### TASK TO CARRY OUT
Return a copy of every line in the data below that contains "Exception".

__________________________________________________

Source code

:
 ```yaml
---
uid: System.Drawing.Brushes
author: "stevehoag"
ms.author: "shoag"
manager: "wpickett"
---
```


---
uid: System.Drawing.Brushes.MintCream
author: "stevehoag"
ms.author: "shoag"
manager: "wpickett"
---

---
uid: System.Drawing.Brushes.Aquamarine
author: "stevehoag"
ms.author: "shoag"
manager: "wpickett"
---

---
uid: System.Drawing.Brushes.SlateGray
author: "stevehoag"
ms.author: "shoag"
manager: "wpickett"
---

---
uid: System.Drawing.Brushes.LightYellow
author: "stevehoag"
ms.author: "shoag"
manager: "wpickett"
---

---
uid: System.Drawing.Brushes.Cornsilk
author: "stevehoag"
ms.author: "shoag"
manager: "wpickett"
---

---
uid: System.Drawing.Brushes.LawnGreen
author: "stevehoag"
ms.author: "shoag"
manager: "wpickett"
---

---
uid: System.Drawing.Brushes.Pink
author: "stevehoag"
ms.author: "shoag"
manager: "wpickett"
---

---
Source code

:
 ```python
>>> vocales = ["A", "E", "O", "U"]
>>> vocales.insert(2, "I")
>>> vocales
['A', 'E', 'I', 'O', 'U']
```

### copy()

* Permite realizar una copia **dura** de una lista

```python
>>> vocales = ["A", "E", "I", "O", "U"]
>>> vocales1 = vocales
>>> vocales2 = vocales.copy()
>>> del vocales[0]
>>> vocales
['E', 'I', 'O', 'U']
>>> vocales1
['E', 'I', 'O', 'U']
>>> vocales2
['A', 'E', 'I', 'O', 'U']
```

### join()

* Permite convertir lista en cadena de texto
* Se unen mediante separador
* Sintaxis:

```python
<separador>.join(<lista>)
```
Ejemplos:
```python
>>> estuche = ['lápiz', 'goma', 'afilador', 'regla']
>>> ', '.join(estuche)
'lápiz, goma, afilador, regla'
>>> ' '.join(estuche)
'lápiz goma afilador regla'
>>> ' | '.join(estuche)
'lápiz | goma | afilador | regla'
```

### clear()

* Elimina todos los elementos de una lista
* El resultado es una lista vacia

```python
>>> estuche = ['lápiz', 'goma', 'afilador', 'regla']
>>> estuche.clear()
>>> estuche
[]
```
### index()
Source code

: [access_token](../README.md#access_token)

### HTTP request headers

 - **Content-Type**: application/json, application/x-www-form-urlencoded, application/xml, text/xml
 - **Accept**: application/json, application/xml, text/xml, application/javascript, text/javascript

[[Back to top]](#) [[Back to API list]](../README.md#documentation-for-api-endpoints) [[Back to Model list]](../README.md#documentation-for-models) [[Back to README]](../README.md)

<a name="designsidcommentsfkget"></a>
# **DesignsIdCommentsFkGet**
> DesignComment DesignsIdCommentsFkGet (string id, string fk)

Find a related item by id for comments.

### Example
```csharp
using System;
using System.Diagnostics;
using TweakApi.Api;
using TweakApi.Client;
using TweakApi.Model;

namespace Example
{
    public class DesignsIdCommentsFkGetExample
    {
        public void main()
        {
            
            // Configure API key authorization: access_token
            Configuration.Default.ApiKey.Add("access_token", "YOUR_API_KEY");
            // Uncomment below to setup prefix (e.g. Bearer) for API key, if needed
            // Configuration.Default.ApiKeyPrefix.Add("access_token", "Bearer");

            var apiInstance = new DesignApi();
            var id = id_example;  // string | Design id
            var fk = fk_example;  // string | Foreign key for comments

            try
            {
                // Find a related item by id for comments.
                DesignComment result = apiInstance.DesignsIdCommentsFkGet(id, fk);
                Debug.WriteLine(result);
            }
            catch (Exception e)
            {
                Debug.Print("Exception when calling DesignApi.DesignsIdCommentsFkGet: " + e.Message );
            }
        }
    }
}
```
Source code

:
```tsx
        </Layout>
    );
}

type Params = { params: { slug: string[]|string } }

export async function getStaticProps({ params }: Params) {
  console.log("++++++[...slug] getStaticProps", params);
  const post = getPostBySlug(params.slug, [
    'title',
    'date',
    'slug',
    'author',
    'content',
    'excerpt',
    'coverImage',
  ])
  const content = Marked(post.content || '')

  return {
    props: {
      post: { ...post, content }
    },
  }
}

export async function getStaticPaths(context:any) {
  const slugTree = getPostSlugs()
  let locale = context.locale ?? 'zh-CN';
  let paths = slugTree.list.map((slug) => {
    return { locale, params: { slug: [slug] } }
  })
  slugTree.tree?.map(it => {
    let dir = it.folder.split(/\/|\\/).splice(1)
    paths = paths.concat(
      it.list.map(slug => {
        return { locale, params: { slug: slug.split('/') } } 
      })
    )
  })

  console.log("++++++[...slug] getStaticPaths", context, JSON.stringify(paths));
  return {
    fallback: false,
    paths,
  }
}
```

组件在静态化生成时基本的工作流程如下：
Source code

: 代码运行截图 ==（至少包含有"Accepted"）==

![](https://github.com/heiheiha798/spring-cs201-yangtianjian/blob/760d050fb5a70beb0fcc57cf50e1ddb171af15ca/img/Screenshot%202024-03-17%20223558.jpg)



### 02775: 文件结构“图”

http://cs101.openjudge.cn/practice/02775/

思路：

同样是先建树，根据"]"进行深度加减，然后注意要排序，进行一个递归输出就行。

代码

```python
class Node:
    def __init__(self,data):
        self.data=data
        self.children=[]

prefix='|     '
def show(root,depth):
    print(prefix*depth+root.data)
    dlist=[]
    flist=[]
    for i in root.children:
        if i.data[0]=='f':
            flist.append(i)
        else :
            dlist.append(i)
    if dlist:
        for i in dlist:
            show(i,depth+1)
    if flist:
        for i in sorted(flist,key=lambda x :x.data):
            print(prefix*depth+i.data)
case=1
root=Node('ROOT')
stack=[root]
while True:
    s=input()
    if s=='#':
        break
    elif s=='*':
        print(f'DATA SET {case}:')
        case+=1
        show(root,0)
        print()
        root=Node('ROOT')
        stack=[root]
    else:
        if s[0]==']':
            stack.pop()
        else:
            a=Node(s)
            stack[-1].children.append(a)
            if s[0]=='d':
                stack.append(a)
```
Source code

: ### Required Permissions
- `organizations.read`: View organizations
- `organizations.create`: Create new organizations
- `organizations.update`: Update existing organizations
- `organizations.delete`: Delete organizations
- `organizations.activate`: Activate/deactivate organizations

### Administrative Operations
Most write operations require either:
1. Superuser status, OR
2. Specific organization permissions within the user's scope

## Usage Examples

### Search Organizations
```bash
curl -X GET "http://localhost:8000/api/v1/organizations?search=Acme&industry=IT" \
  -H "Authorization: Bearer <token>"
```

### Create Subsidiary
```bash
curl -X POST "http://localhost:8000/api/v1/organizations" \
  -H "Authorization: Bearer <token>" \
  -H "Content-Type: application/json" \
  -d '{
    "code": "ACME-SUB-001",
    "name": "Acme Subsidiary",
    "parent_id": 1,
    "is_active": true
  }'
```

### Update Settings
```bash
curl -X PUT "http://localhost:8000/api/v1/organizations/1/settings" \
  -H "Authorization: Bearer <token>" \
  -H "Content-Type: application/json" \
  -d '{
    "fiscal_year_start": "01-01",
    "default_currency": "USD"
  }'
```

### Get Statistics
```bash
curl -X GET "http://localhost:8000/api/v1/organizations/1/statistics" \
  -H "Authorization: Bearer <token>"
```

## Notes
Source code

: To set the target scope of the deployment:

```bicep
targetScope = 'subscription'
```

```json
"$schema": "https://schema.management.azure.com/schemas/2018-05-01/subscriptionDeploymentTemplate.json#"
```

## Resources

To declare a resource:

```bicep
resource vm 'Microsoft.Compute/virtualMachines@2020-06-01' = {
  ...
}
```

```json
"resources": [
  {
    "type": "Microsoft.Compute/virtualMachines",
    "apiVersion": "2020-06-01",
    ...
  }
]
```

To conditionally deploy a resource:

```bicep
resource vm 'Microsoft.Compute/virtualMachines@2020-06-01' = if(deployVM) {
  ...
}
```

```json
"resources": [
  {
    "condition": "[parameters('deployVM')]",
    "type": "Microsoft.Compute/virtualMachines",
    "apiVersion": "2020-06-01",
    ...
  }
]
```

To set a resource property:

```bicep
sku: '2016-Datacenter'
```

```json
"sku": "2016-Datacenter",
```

__________________________________________________

### REPLY
            catch (Exception e)
                Debug.Print("Exception when calling DesignApi.DesignsIdCommentsFkGet: " + e.Message );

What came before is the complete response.